The six-member Bayelsa State Commission of Inquiry into Amassoma civil disturbances and unrest has begun sitting at Multi-Door Court House, High Court Complex, Ovom, Yenagoa, the state capital.
Goveror Seriake Dickson had inaugurated the commission shortly after the crisis that engulfed Amassoma, host community of the state-owned Niger Delta University, to ascertain the immediate and remote causes of the civil disturbances that occurred in and around Amassoma.
During the crisis, no fewer than five persons were reportedly killed and many persons injured in the violent clash which occurred between security operatives and indigenes of the university town in Southern Ijaw Local Government Area of the state.
Dickson had given the commission a nine -point terms of reference including the identification of the perpetrators of the unlawful acts and their sponsors and to determine the extent of damage to property, both public as well as private, if any during the incident.
He also urged the commission to recommend measures aimed at averting future occurrences of such incidents within and around the NDU and its host communities, as well as make any other recommendations that might be deemed fit in the circumstances.
At the inaugural sitting on Monday, Chairman of the Commission of Inquiry, Mr. Michael Zuokumor, Deputy Inspector General of Police (retd.), said relevant stakeholders turned up for the hearing. He said some persons had submitted their memoranda including the Vice-Chancellor, NDU, Prof. Samuel Edoumiekumo.
Zuokumor noted that the commission was not going to work on memoranda alone but would take oral evidences to ascertain the truth of what transpired during the incident.
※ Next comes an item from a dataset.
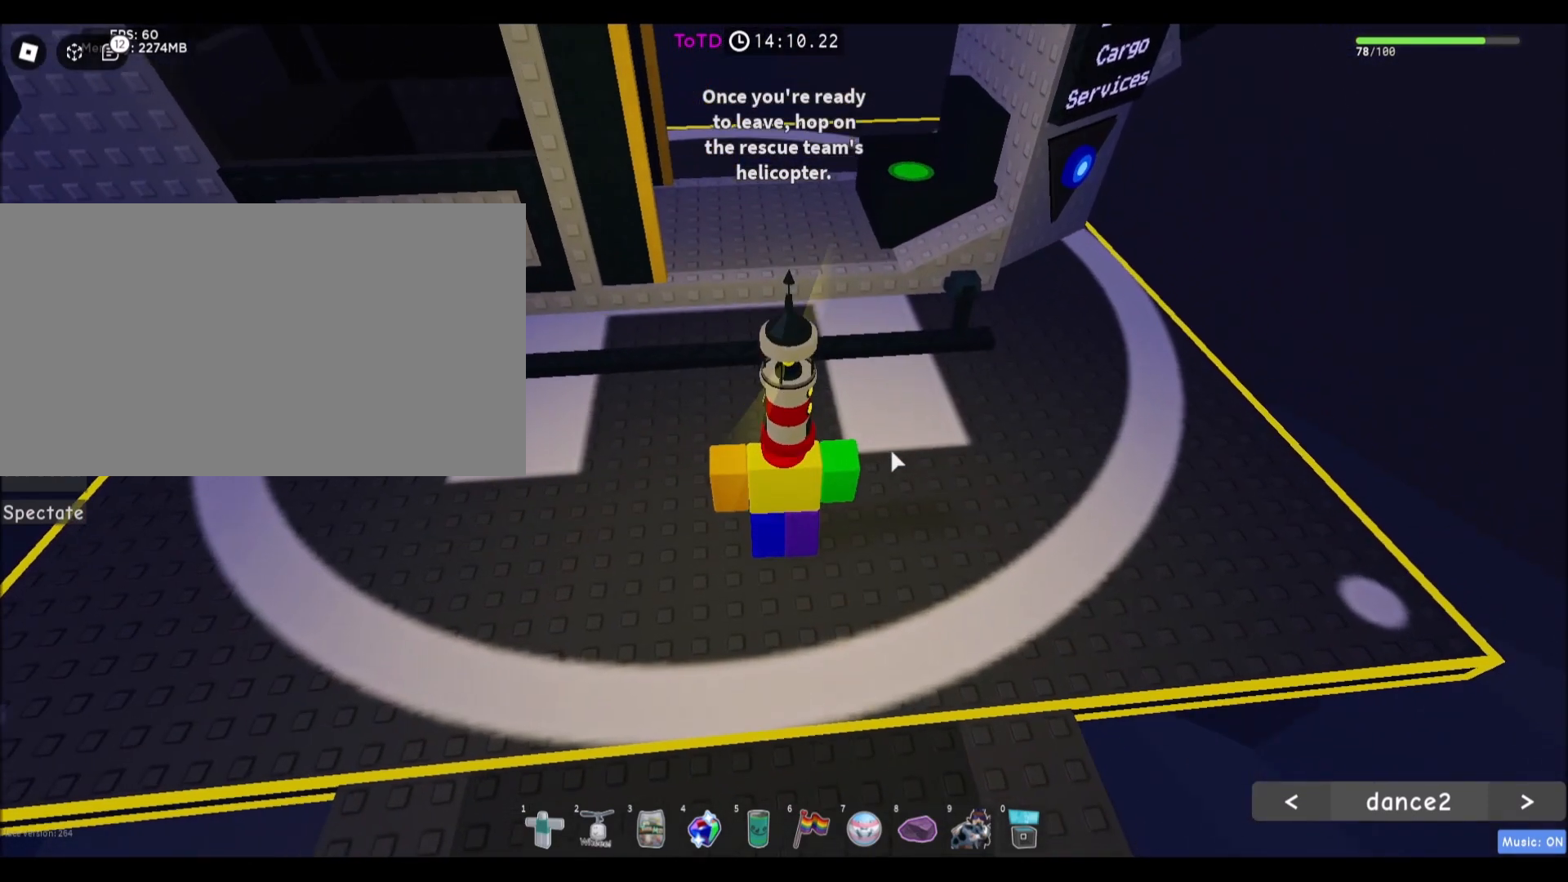
{"keys": [], "mouse": ["right"], "events": [[367, "w", "down"], [500, "w", "up"]]}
The retired DIG stated, “There were some disturbances in Amassoma community in Southern Ijaw Local Government Area of Bayelsa State. The road to the Niger Delta University was blocked; there was so much violence and the university was seriously looted.
“From what I learnt, lives were even lost. The essence of this commission is a fact-finding one to look into the issues that happened. The commission is not to indict anybody but to ascertain what happened so that we can do whatever we can to prevent such from happening again in the state.
“We have received memoranda from the university and from other persons; we do not work on memoranda alone. This is fact-finding; we also take oral evidences. The strict rules of criminal trial does not take place here since it is fact-finding. But in order for people not to mislead us, they are meant to swear to an oath.”